結冰的眼神,是她從未看到過的陰冷、森寒,滿布危險和攻擊。
她在裡面看見了殺意。
明確露骨、不加掩飾,亮出利爪和獠牙的反擊。
細頸附上收緊的力道,沈淨虞很快感到呼吸不暢,她下意識抓住他的手,掰不開,掙紮中指尖嵌進對方的皮肉。
尤不能緩解逐漸窒息的痛苦,眼眶早就紅了一圈,紅潤的臉色變得青白,瞪大的眼睛卻死死盯著他,在痛覺之外,盛滿了譏嘲和輕蔑。
牙印長好了,又覆上密密,勾出鮮血的指痕。沈淨虞只恨自己的指甲不夠長不夠尖,不能挖掉他的血肉,袒露他的白骨。
她眼裡的嘲弄刺激了他,崔陟眼中幽火沸然,掐住脖子的手在更進一步的,淩遲般緩而慢地收攏。
這次是真的起了殺心。
頸骨像是要捏斷了。
她的手已經要沒力氣,指尖與他的面板若即若離,眼前好像閃過幾處黑暗,視線漸漸模糊。
閉眼的剎那,鋪天蓋地的黑暗中,耳邊驟然響起一聲“阿虞”,聲音響亮,充斥擔心憂慮,熟悉得讓她瞬間回到那個雨夜,是師兄在叫她不要睡。
兩廂折磨她的痛苦交彙重合,壓得她眼皮沉重,那道“阿虞”仍在不遺餘力地回響,沈淨虞很想張唇回應一聲,哪怕無意義的氣音。
一念之間足夠扭轉已定的意志,稍微的松動都能撬開身上壓覆的巨石。
她渾身又來了力氣,竭力睜著眼,眉心早已因缺氧的窒息和痛苦攢成散不開的一團。沈淨虞張合著泛白的嘴唇,斷斷續續,氣息飄忽:“女幹、屍麼…崔將軍……”
話音入耳,崔陟眼神驟變,淩厲地眯起眼,端凝她的神色,與此同時微微松開了雙手。
“咳咳咳”、“咳咳咳”
贏得喘息縫隙的沈淨虞本能地大口呼吸,眼角溢位淚水,五髒六腑險些咳出來。
他居高臨下,睥睨她死後餘生般竭盡所有爭取可能的生息。淚花堆在眼角,眼尾通紅,整張臉因劇烈咳嗽急速褪去青白,浮上不自然的紅。
狼狽不堪,蚍蜉竊生。
他冷冰冰看著一切,不及她緩過神,涼薄地張了張唇,不容置喙命令她:“把衣服脫了。”
有那麼一息間,許是因為方才缺氧,沈淨虞無法消化這句話。終於把字掰開了聽懂了,她竟不知該作何反應。
荒唐。
瘋子。
她捂著指痕層疊的脖頸,剋制喉間羽毛撫弄的癢,將咳嗽嚥了回去。
此間時候,她的漠然和沉默在崔陟眼中無疑是無聲的反抗。
剛才她說的話再次回繞耳際崔陟冷呵,面無表情上了手,布帛撕碎的聲音近在耳畔,緊接著她的手被綁在床柱。赤條條的身體在曦光下閃著潤白的珠澤。

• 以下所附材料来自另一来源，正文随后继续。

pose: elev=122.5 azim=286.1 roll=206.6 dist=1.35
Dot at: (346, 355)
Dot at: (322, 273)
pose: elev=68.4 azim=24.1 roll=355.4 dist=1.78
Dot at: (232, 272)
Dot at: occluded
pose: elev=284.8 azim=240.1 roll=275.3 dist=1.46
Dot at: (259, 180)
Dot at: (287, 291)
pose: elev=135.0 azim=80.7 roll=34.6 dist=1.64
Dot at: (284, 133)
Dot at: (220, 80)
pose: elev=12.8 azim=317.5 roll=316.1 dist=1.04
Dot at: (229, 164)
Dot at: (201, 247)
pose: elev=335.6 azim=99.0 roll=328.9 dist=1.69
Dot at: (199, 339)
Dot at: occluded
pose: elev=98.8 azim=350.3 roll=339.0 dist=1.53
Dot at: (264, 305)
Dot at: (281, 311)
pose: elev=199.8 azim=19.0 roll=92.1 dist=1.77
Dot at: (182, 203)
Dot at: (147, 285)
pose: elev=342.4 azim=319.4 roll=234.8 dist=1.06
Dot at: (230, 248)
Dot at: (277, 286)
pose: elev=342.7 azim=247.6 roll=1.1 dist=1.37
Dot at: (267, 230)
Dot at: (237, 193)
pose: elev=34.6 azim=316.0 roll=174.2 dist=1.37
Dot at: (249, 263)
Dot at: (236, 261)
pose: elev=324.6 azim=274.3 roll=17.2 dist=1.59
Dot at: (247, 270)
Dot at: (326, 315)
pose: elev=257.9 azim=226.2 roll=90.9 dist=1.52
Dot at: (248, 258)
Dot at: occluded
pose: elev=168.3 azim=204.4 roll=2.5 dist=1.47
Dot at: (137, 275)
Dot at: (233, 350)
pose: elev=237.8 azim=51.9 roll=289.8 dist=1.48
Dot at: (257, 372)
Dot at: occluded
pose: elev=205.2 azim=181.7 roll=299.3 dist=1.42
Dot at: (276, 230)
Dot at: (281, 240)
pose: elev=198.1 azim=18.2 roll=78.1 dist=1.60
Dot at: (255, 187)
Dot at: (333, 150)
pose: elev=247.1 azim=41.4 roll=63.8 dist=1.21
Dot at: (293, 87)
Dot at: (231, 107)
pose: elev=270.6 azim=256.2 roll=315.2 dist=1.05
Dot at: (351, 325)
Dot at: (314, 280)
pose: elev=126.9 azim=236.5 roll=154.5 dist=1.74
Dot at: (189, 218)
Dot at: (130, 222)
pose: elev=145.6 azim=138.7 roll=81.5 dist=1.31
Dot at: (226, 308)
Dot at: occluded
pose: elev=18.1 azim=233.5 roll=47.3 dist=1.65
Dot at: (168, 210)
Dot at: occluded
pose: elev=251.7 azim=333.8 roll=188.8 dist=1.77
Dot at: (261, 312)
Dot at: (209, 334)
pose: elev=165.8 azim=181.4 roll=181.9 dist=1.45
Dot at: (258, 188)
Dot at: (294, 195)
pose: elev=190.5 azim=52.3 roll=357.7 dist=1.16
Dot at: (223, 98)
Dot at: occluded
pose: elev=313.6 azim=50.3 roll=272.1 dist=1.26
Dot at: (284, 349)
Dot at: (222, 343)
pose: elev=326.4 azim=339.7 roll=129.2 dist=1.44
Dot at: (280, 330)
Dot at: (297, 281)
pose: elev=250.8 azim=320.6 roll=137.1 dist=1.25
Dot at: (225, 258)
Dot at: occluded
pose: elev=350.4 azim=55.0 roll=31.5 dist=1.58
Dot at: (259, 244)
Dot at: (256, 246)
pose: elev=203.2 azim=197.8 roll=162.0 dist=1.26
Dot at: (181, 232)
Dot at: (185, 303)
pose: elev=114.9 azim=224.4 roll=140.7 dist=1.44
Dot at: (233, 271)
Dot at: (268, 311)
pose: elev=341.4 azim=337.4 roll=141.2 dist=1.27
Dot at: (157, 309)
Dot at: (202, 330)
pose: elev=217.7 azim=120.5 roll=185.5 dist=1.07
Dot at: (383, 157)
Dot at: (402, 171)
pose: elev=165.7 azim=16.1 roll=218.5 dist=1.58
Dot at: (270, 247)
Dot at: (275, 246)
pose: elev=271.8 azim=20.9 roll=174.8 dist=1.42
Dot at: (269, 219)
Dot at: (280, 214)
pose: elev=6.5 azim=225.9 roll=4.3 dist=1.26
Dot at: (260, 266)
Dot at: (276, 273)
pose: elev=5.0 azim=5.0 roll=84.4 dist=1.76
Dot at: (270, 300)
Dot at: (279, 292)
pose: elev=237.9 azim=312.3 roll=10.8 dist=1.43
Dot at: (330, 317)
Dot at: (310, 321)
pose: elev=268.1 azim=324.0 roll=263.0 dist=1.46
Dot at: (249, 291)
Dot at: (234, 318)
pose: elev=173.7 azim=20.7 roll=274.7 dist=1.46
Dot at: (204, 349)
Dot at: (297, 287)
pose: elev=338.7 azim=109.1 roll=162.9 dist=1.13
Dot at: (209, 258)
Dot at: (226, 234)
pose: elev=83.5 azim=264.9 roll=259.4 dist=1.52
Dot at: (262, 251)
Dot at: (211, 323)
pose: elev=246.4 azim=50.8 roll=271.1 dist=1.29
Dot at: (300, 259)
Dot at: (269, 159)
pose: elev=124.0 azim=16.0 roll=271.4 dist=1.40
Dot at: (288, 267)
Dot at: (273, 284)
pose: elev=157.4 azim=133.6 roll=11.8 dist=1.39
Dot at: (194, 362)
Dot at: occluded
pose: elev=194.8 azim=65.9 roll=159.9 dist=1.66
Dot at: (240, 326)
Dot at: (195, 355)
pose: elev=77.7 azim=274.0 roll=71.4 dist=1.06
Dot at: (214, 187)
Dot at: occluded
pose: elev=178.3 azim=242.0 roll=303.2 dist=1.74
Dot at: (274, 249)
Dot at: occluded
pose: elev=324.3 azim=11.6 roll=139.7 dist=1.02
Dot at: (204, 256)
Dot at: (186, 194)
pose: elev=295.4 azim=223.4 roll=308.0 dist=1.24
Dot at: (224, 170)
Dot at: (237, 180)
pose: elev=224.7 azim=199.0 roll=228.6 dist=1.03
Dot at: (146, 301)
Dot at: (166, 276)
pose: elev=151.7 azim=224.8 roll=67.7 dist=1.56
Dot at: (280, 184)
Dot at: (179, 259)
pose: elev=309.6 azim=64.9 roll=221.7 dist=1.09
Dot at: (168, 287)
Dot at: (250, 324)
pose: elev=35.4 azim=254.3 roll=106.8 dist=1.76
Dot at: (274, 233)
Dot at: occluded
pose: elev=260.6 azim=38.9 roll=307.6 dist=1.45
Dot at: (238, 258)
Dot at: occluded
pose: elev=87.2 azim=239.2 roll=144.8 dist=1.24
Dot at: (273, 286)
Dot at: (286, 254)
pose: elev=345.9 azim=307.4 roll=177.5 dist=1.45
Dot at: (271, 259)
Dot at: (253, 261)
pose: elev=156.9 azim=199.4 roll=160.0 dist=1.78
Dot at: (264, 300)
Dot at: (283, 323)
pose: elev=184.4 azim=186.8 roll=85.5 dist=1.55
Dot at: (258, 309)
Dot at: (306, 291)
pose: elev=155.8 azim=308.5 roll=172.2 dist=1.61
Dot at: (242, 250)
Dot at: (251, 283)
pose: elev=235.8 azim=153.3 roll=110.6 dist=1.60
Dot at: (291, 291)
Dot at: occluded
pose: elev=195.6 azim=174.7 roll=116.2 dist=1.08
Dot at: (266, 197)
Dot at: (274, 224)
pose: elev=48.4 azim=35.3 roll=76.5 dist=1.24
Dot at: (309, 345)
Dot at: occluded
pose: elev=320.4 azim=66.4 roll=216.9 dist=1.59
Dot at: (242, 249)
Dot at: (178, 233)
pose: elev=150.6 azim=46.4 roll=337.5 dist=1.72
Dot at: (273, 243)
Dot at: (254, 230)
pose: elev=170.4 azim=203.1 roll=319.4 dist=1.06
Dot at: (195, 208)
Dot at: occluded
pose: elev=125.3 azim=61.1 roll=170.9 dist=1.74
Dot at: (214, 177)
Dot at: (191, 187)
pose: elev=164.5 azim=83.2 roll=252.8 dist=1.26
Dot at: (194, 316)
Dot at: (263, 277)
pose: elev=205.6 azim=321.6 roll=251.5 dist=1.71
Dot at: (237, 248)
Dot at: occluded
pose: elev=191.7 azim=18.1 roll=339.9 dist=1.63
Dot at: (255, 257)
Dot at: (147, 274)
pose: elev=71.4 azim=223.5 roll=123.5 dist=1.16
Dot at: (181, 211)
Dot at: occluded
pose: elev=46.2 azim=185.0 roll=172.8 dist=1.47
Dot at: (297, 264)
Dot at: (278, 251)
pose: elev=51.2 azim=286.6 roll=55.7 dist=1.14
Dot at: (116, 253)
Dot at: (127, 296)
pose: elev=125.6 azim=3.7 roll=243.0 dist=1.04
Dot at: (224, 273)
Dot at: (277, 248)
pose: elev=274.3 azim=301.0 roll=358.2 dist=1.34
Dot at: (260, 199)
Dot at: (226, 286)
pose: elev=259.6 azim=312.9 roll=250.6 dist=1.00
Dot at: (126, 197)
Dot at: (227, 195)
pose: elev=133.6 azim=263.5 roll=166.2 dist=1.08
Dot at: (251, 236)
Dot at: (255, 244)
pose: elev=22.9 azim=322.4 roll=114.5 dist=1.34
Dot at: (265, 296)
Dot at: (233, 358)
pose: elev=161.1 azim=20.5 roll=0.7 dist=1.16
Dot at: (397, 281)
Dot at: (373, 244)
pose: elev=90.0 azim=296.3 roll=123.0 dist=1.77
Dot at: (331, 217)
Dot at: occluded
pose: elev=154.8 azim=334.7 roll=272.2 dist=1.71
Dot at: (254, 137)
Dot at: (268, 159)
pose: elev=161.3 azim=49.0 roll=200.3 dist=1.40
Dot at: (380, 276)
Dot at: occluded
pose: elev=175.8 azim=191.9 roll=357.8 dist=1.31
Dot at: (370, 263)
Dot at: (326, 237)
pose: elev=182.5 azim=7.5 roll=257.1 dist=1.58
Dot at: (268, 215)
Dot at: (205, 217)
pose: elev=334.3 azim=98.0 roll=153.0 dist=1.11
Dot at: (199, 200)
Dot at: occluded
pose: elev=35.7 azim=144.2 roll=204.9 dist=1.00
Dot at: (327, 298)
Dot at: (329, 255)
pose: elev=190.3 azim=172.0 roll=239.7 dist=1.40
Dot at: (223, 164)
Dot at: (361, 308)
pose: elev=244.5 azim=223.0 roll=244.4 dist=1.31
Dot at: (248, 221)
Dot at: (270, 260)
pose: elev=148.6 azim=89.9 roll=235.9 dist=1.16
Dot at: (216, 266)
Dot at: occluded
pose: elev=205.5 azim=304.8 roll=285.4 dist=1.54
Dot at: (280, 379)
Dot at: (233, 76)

恍若不見沈淨虞的怒目,寬大的手掌放在剛才的位置,一點點用力捏攏,看著她蹙起眉尖,又漸漸松開,拇指撫平每一處肌膚,像是在找跳動的心跳。
虎口的繭擦過一點,痛得她緊皺眉頭,抬起要踹他的腿被按在掌下。
握著她膝蓋的手寸寸攀上探進,他的眼神裡一片冰渣,一字一句:“我這麼低賤的人,應該在那日當著管循的面上了你。”
她氣得渾身發抖:“畜生!你不得好死!”喉嚨很疼,她的喊聲卻要用盡全身餘下的力氣。